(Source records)
========================================
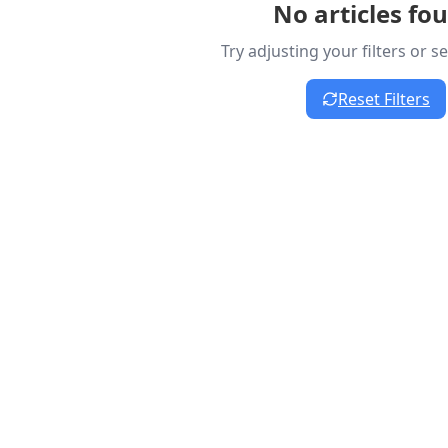
No articles fo
Try adjusting your filters or 
Reset Filters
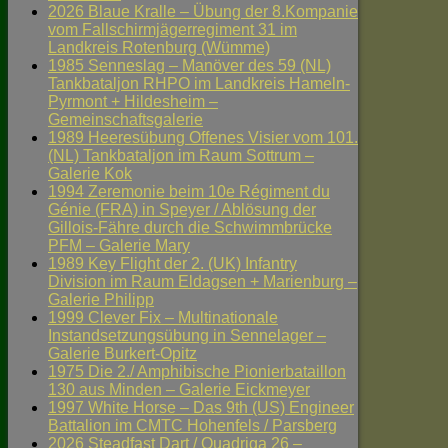
2026 Blaue Kralle – Übung der 8.Kompanie
vom Fallschirmjägerregiment 31 im
Landkreis Rotenburg (Wümme)
1985 Senneslag – Manöver des 59 (NL)
Tankbataljon RHPO im Landkreis Hameln-
Pyrmont + Hildesheim –
Gemeinschaftsgalerie
1989 Heeresübung Offenes Visier vom 101.
(NL) Tankbataljon im Raum Sottrum –
Galerie Kok
1994 Zeremonie beim 10e Régiment du
Génie (FRA) in Speyer / Ablösung der
Gillois-Fähre durch die Schwimmbrücke
PFM – Galerie Mary
1989 Key Flight der 2. (UK) Infantry
Division im Raum Eldagsen + Marienburg –
Galerie Philipp
1999 Clever Fix – Multinationale
Instandsetzungsübung in Sennelager –
Galerie Burkert-Opitz
1975 Die 2./ Amphibische Pionierbataillon
130 aus Minden – Galerie Eickmeyer
1997 White Horse – Das 9th (US) Engineer
Battalion im CMTC Hohenfels / Parsberg
2026 Steadfast Dart / Quadriga 26 –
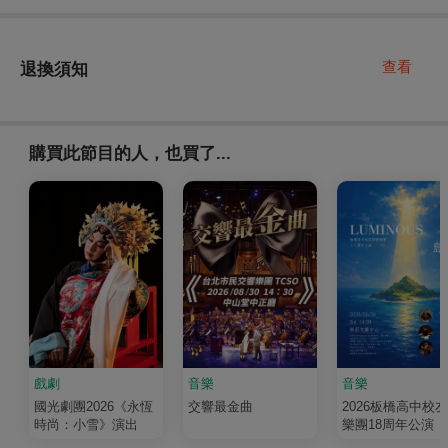
查看
退換須知
購買此節目的人，也買了...
戲劇
音樂
音樂
國光劇團2026《永恆
交響最金曲
2026板橋高中校
時尚：小雪》演出
樂團18周年公演《
輝 Luminous》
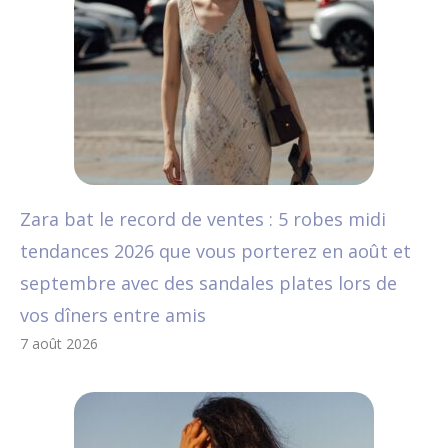
Zara bat le record de ventes : 5 robes midi
tendances 2026 que vous porterez en août et
septembre avec des sandales plates lors de
vos dîners entre amis
7 août 2026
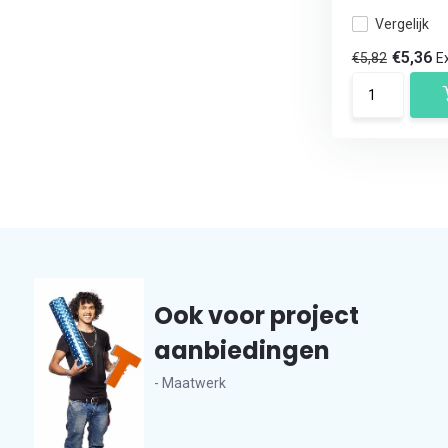
Vergelijk
€5,36
€5,82
Ex
Ook voor project
aanbiedingen
- Maatwerk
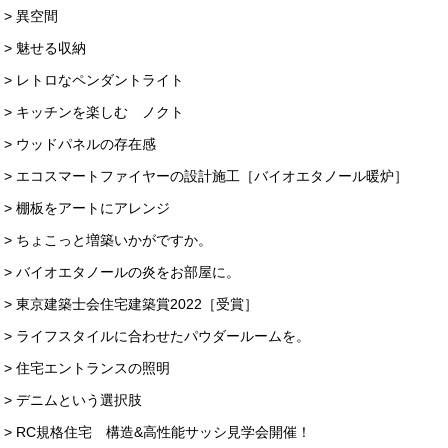
> 異空間
> 魅せる収納
> レトロなペンダントライト
> キッチンを楽しむ ノクト
> ウッドパネルの存在感
> エコスマートファイヤーの設計施工［バイオエタノール暖炉］
> 棚板をアートにアレンジ
> ちょこっと増築いかがですか。
> バイオエタノールの炎をお部屋に。
> 東京建築士会住宅建築賞2022［受賞］
> ライフスタイルに合わせたパウダールームを。
> 住宅エントランスの照明
> デニムという選択肢
> RC規格住宅 構造&高性能サッシ見学会開催！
========================================
Within the records above, count the lines that contain "août" and give only that number.

■ TASK RESPONSE
2